Fifth, some government departments compete with the private sector, creating huge conflicts of interest. The role of government, as elaborated in Afghanistan's National Development Framework, is to regulate rather than compete. However, in some cases, entrepreneurial government bureaucrats develop capacity and do work that clearly competes with the private sector, in direct conflict with the government's market-economy objectives.

A few examples of such government-owned or -controlled entities include: (1) The Afghan Chambers of Commerce and Industry, which is the voice of government in business, not a voice for the private sector; (2) Afghan Film, which virtually controls matters pertaining to film and cinema; (3) Ariana Airlines: a government-run airline; (4) Afghan Tel, which, controlled by the government, also has a stake in Afghan Wireless, while other telecom entries are funded entirely by the private sector.

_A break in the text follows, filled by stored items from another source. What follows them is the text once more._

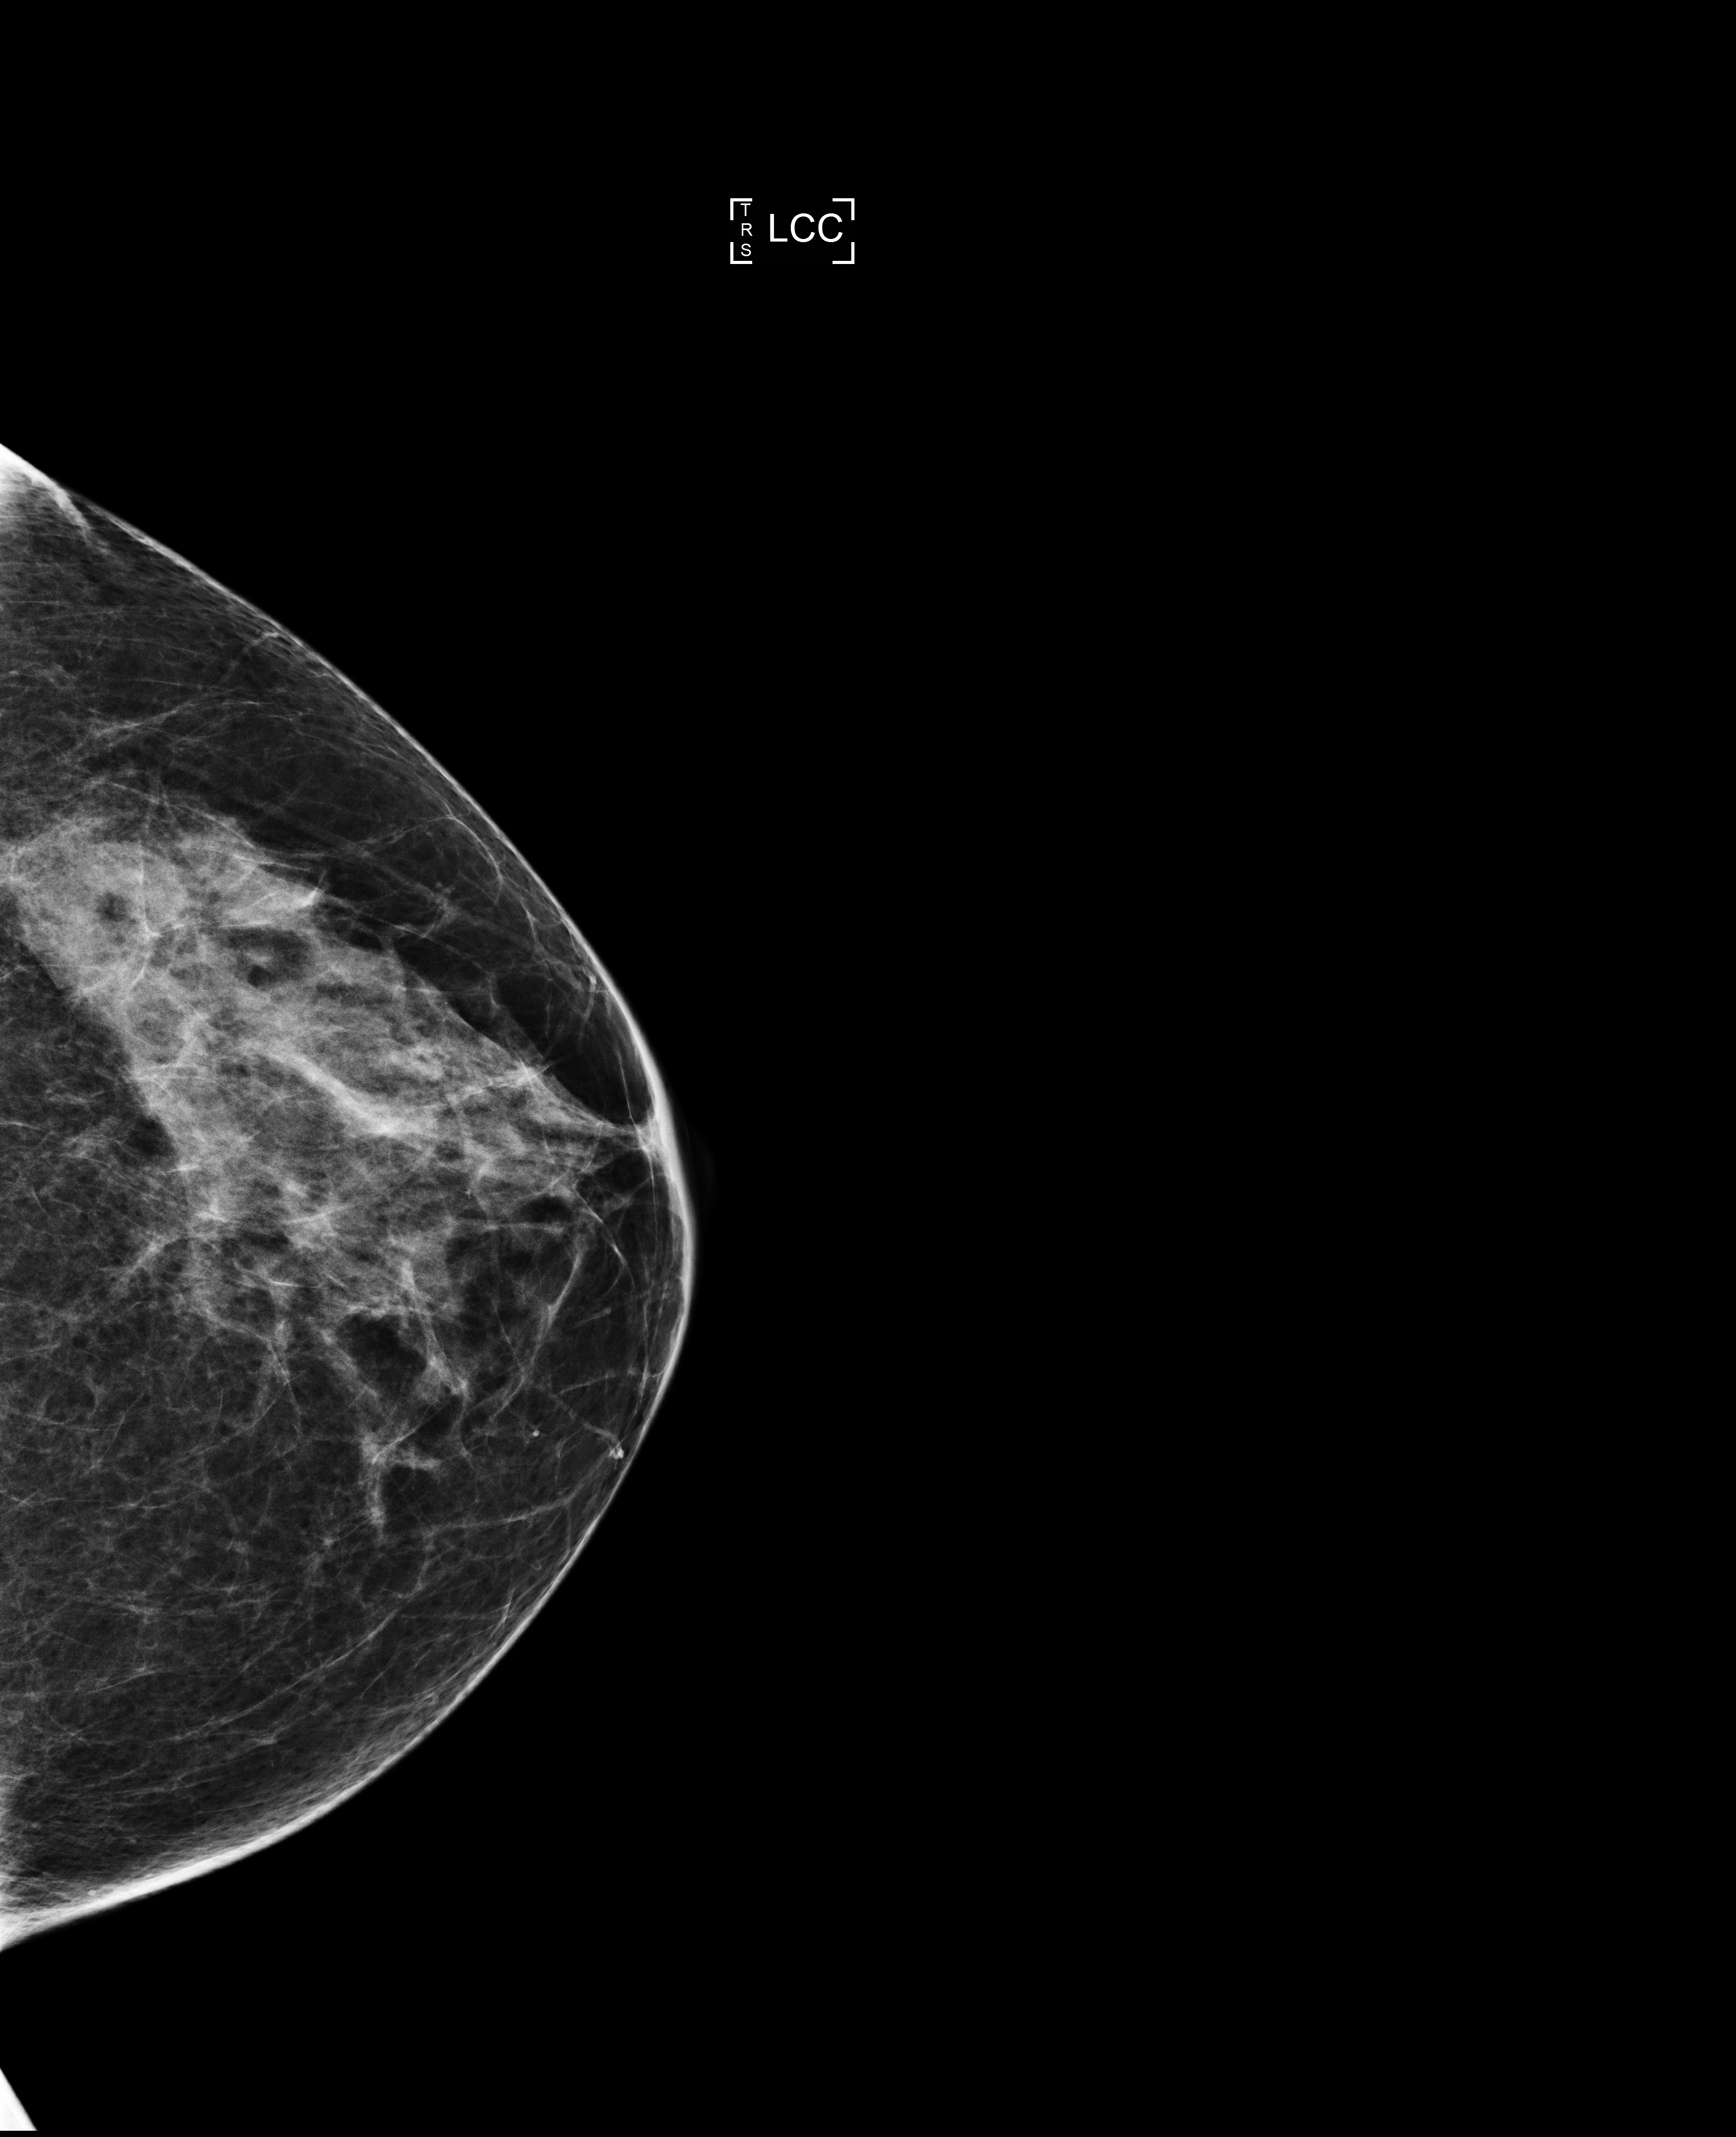
Annual screening mammography examination. Patient: female, 64 years.
Image type: full-field digital mammogram. Breast: left. Projection: craniocaudal (CC) view.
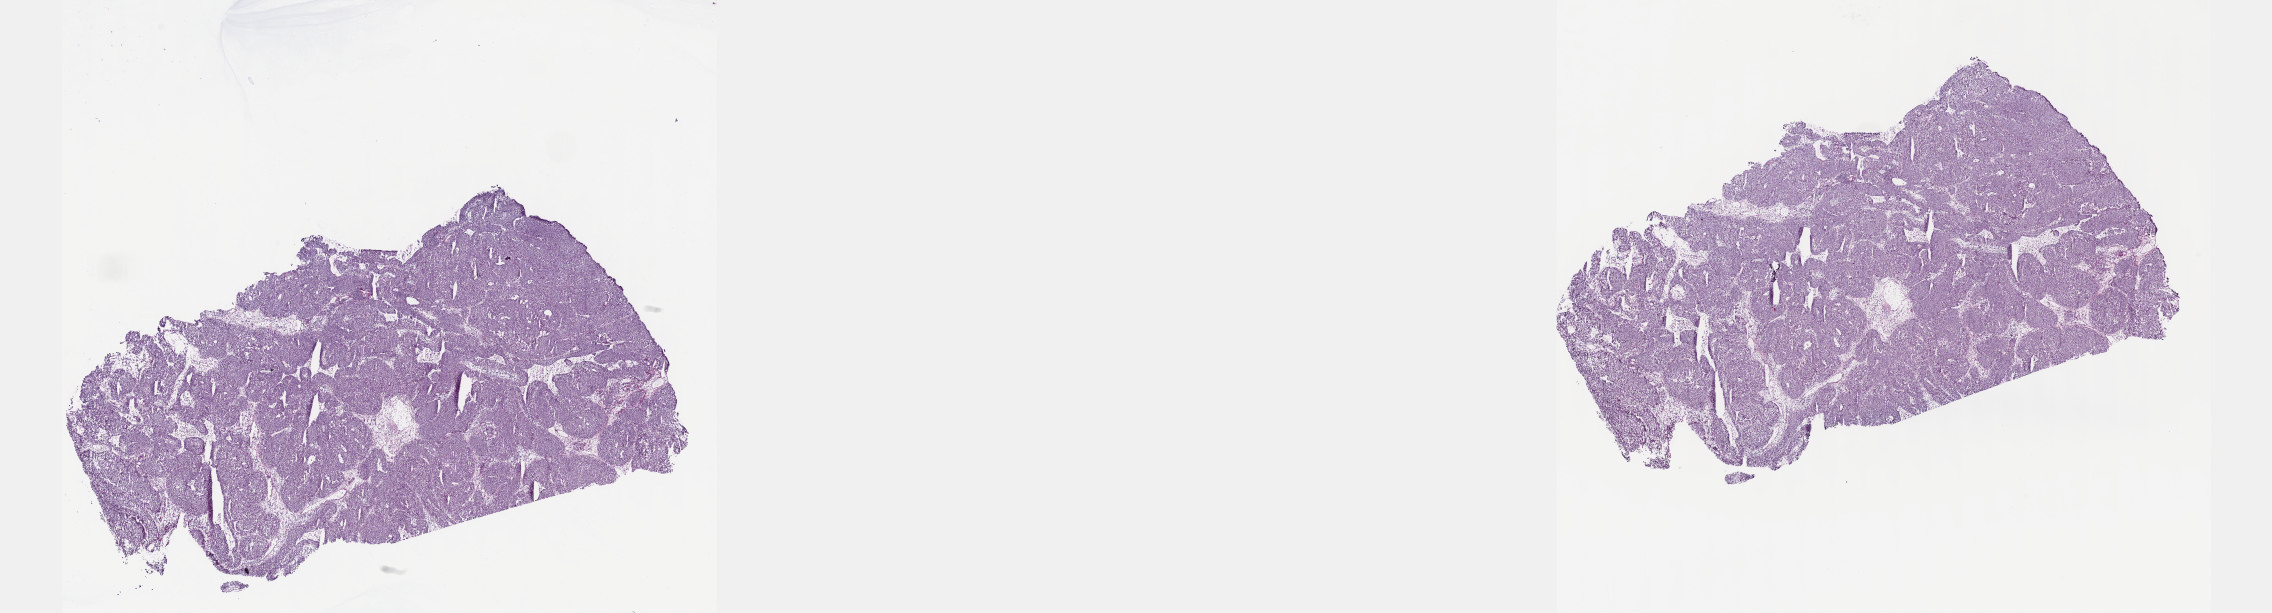
Digitized H&E tissue section (whole slide), shown as a low-resolution overview of the whole scanned area (about 36.7 x 9.9 mm, slide scanned at 40x); frozen section from the top of the tissue portion; primary tumour sample from the bladder. Patient: male, age at initial diagnosis 52 years. Histologic grade: low grade. Composition of this section per pathologist review: tumour cells 82%, tumour nuclei 90%, normal cells 0%, stromal cells 15%, necrosis 3%. Inflammatory infiltration, as recorded: lymphocyte infiltration 8%, monocyte infiltration 1%, neutrophil infiltration 3%.
Histologic diagnosis: Transitional cell carcinoma. TNM: T2 N0 M0. AJCC pathologic stage: II (7th edition).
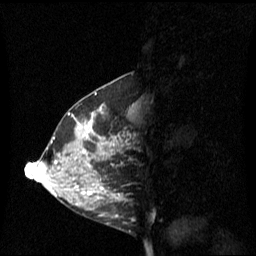
Breast MRI (dynamic contrast-enhanced), one sagittal slice; position 27 of 60 along the scan axis; dynamic contrast-enhanced series, image 2 of 3 at this slice position (ordered by acquisition); 1.5 T; TE 4.2 ms, TR 8.4 ms; 256 × 256 image matrix. Patient: female, 42 years. From the clinical record (not read from this slice): setting: breast cancer imaged before/during neoadjuvant chemotherapy; receptor status: HR-positive, HER2-negative.
Outlined on this slice (semi-automatically segmented with operator editing):
- analysis volume of interest (the breast-tissue region the enhancement analysis was run in; not a lesion): box from (x=68, y=106) to (x=135, y=201) px
- tumour enhancement mask (voxels above the 70 % enhancement threshold inside the analysis volume of interest): (x=80, y=110)–(x=119, y=199)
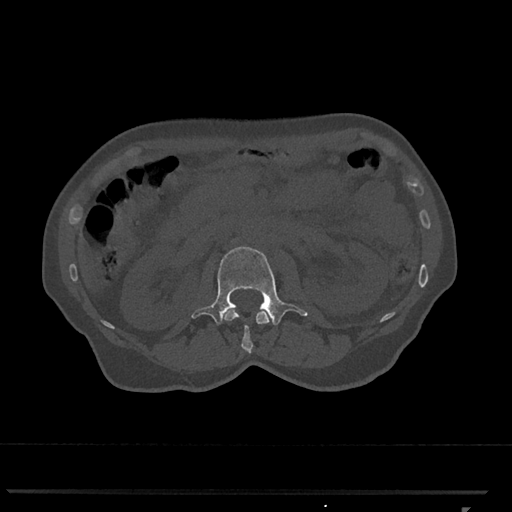
CT including the spine, one axial slice. Slice 357 of 793 in the series (ordered by position). Reconstruction kernel Br40s/3. 120 kVp. Bone window (W 1800 / L 400 HU). 0.5 mm slice thickness. 512 × 512 image matrix, field of view 380 × 380 mm. Patient: female, 62 years. Case-level facts recorded for this patient, not image findings: primary cancer: renal.
Structures marked on this image (semi-automatic segmentation, software-assisted and operator-edited):
- L1 vertebra: bounding box <224,309,272,353> (left, top, right, bottom; pixels)
- L2 vertebra: <191,246,307,325>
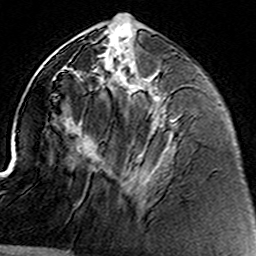
Breast MRI (dynamic contrast-enhanced), one axial slice; slice 59 of 160 in the series (ordered by position); cropped to one breast; dynamic contrast-enhanced series, time point 2 of 8 at this slice position (early post-contrast); 3 T; TE 4.6 ms, TR 7.4 ms; 1 mm slice thickness; 256 × 256 image matrix, field of view 144 × 144 mm. Female patient.
Outlined on this slice (semi-automatic segmentation, software-assisted and operator-edited):
- enhancing-tissue mask used for the functional tumour volume (all voxels passing the contrast-enhancement thresholds inside the analysis volume; usually the tumour): bounding box <99,59,156,161> (left, top, right, bottom; pixels)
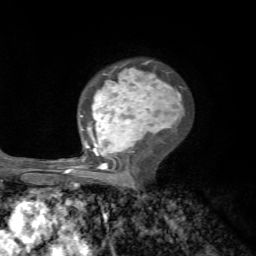
Breast MRI, one axial slice. Cropped to one breast. Dynamic contrast-enhanced series, time point 2 of 7 at this slice position (early post-contrast). 1.5 T. TE 4.2 ms, TR 8.7 ms. 256 × 256 image matrix, field of view 180 × 180 mm. Female patient.
Annotated regions visible in this slice (semi-automatic segmentation, software-assisted and operator-edited):
- enhancing-tissue mask used for the functional tumour volume (all voxels passing the contrast-enhancement thresholds inside the analysis volume; usually the tumour): bounding box (x1, y1, x2, y2) in pixels: (70, 60, 184, 185)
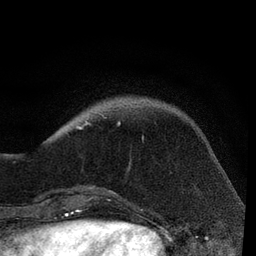
Breast MRI, one axial slice; position 19 of 80 along the scan axis; cropped to one breast; dynamic contrast-enhanced series, time point 2 of 7 at this slice position (early post-contrast); 3 T; TE 2.2 ms, TR 5.4 ms; 2 mm slice thickness; 256 × 256 image matrix, field of view 150 × 150 mm. Female patient.
Structures marked on this image (semi-automatically segmented with operator editing):
- enhancing-tissue mask used for the functional tumour volume (all voxels passing the contrast-enhancement thresholds inside the analysis volume; usually the tumour): bounding box [x1, y1, x2, y2] px = [75, 121, 120, 194]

A four-point private-sector "affirmative action" plan is needed before public enterprise overwhelms the private, and should include: (1) favorable treatment vis-a-vis the subsidized NGOs in bidding for contracts; (2) significant outsourcing by nonprofits to local businesses; (3) more local-level salary structures for NGOs; (4) a means of limiting government involvement in business; and (5) direct flow of donor funds to the private sector, bypassing government.

Such proactive steps are absolutely necessary to overcome the powerful momentum that is pushing the Afghan economy in a non-market direction. And while a market economy is enshrined in the country's constitution and policies, it will take more than words for the private sector to be able to provide for the needs of the Afghan people.

Saad Mohseni is a director of Moby Capital Partners, a media entity in Afghanistan that includes ARMAN FM and Tolo TV. Former Rep. Don Ritter is an investor in Afghanistan and a senior adviser to an Afghan business community effort to promote investment and market-based economic policies.